OH MY GOD Brian, this was amazing writing... What a joy to read this article... I consider McQueen to be an absolute genius, so incredibly bursting with talent. (I would buy the whole 2008 winter collection in a heartbeat if I could afford it... These Kusha-shoes, the red jackets with the golden frogging, the fairytale dresses...they all leave me breathless) Yes, you have completely pinpointed the hauteur/humility split personality thing, lol! I have to say that I was a bit put off by his sudden change towards the Queen... I am an antiroyalist and was a bit put off by his sudden brown-nosing. I guess we don't have to both admire the personality and the art created by someone, but it is always wonderful when it is actually possible to feel both admiration for the person him/herself and their works of art. It creates less dissonance for the spirit ;) I love watching his shows which are always so over the top and so full of meaning, although rumor has it he might have to reign his creativity when it comes to putting a great show so as to not bleed money everytime he has to show... Anyway... Thank you for the absolutely wonderfully written read. Sorry for not focussing on the perfume.. but I am obsessed with his clothes!

Mwah!

brian said...

Thanks, Divina. I enjoyed writing it. I've been interested in McQueen since I first saw the cover image of Bjork's Homogenic "album". His worldview is so severe and structural, elegant and icy. I remember him crying on TV--or seem to remember that--after his first big show with....Givenchy?...was heavily criticized. I'm sure it felt hugely personal to him, and that seemed bizarre to me, that someone who was so arch and catty could suddenly turn so fragile. I think they're flip sides of his particular coin. I don't think he probably has any real idea how he comes across, though he seems to have learned a little better how to do damage control. Have you tried Kingdom? I really love it. Turin hates it. Hate might be a strong word: his reaction is much too ambivalent for hatred. He's thoroughly unimpressed/unenthusiastic, anyway. It's not the weirdest smell in the world, nor the best, but it deserves more than one star, and personally it's one of my favorite cavallier scents, much more so than M7, which gets more love maybe. I've never seen a McQueen show. I need to go catch one on youtube.

Michael Mattison said...

You either loved or loathed Kingdom; I happened to love its weird, aggressive sexuality. It smelled of fresh sweat from certain areas of the body I won't go into here, but let's just say it went over well. :-) Very, very strong as well; huge drydown.
(Just a few months ago I was missing this discontinued scent. I should have got a bottle at Yatego or E-bay right then and there; this thing will be unaffordable now.) An absolutely unique scent to match the persona of a unique fashion mind.
Thanks for posting.

brian said...

Thanks, Michael. How did I just now notice your comment?
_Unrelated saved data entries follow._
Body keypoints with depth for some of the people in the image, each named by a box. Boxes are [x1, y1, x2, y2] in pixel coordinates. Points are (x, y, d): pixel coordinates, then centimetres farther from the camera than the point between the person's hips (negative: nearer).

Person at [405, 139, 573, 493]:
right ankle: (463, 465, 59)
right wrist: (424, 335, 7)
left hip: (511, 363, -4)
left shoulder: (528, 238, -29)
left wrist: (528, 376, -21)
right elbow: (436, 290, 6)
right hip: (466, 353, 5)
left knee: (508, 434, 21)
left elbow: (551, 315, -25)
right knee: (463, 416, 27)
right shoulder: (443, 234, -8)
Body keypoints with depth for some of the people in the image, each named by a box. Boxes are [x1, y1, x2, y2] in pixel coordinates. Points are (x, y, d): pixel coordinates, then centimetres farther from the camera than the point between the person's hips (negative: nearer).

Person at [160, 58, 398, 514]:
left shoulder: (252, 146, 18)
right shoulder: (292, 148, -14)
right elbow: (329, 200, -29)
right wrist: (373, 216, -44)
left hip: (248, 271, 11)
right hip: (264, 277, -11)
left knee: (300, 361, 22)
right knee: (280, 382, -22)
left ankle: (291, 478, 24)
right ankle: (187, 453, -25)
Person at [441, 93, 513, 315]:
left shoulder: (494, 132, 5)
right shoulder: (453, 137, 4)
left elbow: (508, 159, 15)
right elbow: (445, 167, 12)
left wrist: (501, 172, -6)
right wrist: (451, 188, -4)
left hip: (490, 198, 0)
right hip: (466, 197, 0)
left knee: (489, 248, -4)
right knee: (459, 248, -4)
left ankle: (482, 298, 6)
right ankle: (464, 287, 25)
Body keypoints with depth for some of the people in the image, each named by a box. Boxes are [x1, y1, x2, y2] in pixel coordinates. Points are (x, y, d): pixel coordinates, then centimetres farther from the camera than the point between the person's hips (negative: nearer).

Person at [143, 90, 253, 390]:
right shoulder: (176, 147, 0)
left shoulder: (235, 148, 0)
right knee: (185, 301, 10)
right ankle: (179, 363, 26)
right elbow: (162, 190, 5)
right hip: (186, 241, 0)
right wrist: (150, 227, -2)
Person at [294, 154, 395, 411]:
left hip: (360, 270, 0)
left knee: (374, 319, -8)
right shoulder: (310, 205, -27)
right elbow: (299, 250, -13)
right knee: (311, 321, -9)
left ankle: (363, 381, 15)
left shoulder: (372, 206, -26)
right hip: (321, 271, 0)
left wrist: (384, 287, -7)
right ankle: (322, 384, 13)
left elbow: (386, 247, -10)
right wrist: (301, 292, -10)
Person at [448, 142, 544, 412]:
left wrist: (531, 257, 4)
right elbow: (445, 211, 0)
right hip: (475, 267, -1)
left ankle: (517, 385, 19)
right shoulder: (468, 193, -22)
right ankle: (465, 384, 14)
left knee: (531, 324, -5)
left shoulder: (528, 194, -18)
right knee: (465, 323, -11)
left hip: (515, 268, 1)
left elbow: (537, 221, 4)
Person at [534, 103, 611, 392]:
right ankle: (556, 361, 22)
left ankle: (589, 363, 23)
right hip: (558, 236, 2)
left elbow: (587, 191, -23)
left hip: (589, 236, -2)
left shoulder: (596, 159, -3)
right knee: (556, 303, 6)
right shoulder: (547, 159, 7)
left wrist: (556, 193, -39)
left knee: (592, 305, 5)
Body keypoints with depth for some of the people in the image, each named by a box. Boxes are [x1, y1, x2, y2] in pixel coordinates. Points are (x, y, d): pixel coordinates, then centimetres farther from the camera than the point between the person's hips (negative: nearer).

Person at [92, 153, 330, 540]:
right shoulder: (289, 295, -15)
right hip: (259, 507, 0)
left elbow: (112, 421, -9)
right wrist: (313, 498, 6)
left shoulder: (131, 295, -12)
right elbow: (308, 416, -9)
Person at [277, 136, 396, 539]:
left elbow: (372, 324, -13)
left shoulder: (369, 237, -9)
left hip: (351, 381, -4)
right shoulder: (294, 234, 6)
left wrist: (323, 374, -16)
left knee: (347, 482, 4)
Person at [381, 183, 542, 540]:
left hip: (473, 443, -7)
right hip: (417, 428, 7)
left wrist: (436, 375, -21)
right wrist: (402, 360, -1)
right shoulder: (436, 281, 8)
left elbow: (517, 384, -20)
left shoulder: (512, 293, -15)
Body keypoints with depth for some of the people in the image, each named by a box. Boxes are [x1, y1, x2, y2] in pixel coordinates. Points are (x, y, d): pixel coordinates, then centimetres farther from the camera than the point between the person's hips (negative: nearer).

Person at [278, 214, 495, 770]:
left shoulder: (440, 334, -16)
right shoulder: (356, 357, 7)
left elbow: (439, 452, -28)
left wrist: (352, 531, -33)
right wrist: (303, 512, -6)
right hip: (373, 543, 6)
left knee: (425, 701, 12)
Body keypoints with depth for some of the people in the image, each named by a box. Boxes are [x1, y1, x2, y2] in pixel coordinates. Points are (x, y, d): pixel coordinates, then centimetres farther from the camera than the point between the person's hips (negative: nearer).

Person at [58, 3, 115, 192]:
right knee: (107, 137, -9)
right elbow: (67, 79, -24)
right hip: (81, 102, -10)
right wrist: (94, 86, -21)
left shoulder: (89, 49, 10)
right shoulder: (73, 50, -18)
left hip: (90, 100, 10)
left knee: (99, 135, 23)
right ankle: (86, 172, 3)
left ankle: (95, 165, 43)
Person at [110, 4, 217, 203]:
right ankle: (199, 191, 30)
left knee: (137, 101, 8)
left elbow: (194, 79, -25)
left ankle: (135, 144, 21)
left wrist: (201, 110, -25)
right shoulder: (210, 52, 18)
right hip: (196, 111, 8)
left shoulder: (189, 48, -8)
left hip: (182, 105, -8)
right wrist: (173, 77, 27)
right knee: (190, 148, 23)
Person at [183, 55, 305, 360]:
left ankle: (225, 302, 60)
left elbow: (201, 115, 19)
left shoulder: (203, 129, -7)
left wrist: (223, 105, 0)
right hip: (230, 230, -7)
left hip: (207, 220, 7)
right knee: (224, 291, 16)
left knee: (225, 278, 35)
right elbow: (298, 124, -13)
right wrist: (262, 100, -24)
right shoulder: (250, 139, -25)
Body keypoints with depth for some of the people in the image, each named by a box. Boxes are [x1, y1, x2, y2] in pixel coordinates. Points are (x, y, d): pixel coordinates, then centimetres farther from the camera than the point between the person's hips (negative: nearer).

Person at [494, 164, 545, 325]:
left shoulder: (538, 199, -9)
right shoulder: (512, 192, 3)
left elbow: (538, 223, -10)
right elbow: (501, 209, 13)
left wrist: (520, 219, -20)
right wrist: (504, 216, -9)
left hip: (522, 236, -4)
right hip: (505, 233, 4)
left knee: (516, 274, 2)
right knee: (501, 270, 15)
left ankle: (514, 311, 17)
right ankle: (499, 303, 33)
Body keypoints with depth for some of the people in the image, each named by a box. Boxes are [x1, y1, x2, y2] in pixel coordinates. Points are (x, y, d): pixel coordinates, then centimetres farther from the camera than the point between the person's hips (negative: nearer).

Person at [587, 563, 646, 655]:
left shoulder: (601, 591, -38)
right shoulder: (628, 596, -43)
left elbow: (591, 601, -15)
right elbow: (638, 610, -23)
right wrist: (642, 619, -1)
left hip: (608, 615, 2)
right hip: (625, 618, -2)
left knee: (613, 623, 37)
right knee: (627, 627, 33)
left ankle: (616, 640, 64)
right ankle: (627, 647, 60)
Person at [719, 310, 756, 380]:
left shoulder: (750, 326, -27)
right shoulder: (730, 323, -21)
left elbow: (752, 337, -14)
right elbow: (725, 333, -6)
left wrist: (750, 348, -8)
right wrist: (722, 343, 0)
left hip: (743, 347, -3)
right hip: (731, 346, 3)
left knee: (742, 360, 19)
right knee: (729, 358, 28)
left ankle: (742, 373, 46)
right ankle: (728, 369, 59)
It's good to hear from you. I revisited this review today, after deciding to wear Kingdom this morning. Someone on facebook told me the prices have soared. I guess it's a good thing I bought three tester bottles when I first found the stuff at a discount store. Having a surplus has caused me to take it for granted, and I forget how good it is. Kingdom was among the first twenty or so fragrances I purchased and loved. I've seen so much more now that I get a little jaded and it seems rather pedestrian in my mind. Today I realized it's really anything but. And I've been enjoying it immensely all morning.